All that remains is a fate whose outcome alone is fatal. Outside of that single fatality of death, everything, joy or happiness, is liberty. A world remains of which man is the sole master. What bound him was the illusion of another world. The outcome of his thought, ceasing to be renunciatory, flowers in images. It frolics—in myths, to be sure, but myths with no other depth than that of human suffering and, like it, inexhaustible. Not the divine fable that amuses and blinds, but the terrestrial face, gesture, and drama in which are summed up a difficult wisdom and an ephemeral passion.

The Ephemeral Creation

I sometimes think of what future historians will say of us. A single sentence will suffice for modern man: he fornicated and read the papers. After that vigorous definition, the subject will be, if I may say so, exhausted.

The Fall

Some cry: “Love me!” Others: “Don’t love me!” But a certain genus, the worst and most unhappy, cries: “Don’t love me and be faithful to me!”
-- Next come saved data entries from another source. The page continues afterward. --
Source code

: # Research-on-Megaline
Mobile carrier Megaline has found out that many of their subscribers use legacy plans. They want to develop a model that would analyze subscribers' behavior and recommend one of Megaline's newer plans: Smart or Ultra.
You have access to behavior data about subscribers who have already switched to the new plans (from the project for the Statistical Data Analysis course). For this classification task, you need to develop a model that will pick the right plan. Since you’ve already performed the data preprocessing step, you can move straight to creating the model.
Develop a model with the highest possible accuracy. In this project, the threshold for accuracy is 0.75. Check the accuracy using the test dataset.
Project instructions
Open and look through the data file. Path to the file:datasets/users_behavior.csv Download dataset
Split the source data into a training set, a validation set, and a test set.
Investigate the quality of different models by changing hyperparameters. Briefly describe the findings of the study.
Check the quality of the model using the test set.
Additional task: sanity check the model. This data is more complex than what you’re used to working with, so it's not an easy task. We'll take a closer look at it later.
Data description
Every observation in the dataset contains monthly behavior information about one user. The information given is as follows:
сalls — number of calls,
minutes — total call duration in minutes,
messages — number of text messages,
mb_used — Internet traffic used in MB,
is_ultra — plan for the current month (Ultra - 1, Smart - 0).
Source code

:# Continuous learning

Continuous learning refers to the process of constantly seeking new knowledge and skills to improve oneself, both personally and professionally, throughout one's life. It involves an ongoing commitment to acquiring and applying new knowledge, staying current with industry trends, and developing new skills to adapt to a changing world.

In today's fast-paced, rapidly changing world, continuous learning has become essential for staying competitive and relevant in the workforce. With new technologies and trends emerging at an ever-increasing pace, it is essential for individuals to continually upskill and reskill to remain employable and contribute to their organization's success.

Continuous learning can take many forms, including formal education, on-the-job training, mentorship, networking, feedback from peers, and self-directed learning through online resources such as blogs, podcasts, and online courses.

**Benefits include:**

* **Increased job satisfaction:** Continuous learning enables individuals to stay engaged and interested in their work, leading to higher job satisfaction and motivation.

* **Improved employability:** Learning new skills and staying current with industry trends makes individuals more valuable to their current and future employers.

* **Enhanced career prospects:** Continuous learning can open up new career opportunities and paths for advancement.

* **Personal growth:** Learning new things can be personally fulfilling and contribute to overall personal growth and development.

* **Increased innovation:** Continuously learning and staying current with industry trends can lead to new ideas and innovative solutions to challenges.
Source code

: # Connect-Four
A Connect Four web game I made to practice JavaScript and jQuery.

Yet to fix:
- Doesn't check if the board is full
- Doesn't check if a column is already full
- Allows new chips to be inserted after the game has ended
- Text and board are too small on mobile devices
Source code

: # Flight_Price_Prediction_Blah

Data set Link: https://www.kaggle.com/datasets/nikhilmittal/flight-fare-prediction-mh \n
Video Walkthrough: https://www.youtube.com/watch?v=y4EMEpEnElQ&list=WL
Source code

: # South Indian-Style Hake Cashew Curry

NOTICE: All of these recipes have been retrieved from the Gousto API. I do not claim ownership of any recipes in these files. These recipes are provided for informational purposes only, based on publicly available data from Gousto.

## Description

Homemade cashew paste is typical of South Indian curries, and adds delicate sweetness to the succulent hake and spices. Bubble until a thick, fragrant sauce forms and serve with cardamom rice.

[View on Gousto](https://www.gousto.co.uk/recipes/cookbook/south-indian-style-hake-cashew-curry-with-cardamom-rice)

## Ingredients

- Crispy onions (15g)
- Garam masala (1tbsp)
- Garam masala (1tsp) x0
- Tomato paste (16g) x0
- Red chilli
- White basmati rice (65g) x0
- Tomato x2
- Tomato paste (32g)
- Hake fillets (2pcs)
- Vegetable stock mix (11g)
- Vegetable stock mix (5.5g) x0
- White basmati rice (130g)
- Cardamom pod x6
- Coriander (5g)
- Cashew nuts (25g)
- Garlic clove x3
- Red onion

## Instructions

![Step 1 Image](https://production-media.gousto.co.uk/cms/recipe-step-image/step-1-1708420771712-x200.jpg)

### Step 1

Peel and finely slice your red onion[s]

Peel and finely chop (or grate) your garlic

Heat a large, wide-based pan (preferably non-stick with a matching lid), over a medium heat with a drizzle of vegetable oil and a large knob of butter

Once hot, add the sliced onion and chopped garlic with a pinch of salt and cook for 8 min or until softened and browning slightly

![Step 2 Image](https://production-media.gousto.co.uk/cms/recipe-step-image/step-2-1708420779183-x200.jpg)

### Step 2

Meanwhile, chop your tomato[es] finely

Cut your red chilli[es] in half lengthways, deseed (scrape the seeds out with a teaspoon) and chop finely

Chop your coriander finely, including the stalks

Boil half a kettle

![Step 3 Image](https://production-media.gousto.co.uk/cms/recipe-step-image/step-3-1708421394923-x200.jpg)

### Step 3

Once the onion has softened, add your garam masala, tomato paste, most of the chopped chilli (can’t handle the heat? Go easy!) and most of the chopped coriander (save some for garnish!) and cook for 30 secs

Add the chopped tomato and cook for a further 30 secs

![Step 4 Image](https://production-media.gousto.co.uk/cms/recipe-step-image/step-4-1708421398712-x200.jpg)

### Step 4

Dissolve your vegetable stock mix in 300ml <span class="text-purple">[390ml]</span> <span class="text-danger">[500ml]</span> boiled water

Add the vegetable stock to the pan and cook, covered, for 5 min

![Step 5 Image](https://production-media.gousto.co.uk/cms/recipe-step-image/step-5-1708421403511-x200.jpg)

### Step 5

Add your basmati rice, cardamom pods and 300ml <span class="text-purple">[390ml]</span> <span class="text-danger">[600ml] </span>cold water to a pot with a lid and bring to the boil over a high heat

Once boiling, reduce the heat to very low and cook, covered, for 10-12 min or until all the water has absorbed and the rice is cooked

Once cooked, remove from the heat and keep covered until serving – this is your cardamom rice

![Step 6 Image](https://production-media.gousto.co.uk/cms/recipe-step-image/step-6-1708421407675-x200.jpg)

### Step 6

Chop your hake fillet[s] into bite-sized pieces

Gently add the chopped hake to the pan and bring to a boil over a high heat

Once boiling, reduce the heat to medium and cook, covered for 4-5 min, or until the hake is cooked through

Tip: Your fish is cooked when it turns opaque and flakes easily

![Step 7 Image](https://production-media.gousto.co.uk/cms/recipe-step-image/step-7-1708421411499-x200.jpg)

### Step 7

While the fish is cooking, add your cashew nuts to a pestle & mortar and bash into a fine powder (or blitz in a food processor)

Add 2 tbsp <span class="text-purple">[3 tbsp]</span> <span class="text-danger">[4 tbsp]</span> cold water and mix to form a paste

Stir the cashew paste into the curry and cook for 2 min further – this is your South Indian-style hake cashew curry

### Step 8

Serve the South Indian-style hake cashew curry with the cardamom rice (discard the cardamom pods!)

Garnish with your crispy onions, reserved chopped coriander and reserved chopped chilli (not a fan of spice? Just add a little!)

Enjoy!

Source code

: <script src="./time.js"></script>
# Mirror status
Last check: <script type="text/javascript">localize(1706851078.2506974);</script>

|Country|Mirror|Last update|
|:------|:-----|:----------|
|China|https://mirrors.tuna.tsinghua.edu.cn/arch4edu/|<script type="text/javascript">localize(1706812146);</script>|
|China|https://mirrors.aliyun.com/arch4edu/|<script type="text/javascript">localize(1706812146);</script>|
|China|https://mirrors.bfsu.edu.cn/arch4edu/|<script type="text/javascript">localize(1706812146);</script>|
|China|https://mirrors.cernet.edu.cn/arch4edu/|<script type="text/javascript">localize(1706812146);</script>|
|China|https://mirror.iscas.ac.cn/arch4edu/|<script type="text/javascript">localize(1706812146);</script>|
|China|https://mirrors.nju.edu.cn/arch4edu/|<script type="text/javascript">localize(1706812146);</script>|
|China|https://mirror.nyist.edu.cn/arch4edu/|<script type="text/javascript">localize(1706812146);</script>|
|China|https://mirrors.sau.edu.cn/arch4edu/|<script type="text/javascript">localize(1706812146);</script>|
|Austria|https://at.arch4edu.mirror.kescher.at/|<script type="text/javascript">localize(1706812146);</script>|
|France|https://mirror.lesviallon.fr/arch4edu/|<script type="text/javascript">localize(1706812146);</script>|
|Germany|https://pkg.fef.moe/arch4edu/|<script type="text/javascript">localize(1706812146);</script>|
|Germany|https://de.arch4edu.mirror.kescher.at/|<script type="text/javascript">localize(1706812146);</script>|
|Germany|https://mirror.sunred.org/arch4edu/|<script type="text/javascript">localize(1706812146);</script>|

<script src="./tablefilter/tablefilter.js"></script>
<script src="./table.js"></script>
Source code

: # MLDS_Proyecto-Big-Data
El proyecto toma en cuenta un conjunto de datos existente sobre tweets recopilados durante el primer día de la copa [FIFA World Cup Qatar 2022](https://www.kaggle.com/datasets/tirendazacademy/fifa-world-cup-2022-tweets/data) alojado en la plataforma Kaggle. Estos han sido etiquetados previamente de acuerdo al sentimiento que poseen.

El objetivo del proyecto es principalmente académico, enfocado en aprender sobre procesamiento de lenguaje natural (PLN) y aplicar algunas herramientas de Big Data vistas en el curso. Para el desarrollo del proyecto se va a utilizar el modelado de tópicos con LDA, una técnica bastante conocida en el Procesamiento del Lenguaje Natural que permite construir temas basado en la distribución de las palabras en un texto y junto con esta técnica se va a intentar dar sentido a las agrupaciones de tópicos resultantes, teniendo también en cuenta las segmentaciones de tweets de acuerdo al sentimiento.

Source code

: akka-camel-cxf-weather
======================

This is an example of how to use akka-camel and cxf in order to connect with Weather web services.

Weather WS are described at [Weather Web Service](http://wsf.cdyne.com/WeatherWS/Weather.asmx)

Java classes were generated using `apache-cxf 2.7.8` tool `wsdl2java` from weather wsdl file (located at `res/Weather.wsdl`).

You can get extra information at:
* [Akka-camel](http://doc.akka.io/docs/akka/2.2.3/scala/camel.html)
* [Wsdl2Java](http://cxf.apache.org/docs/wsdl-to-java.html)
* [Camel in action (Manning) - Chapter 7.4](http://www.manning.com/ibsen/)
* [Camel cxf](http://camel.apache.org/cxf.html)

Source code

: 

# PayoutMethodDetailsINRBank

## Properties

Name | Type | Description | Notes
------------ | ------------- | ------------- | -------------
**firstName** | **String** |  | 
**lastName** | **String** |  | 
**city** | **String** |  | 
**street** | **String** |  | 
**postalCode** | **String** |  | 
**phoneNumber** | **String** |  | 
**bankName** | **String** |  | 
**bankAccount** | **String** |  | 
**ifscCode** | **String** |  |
In the long run, one gets used to anything. After a single day’s experience of the outside world, a man could easily live 100 years in prison. He’d have laid up enough memories never to be bored.

Of who and of what indeed can I say: “I know that!” This heart within me I can feel, and I judge that it exists. This world I can touch, and likewise judge that it exists. There ends all my knowledge and the rest is construction.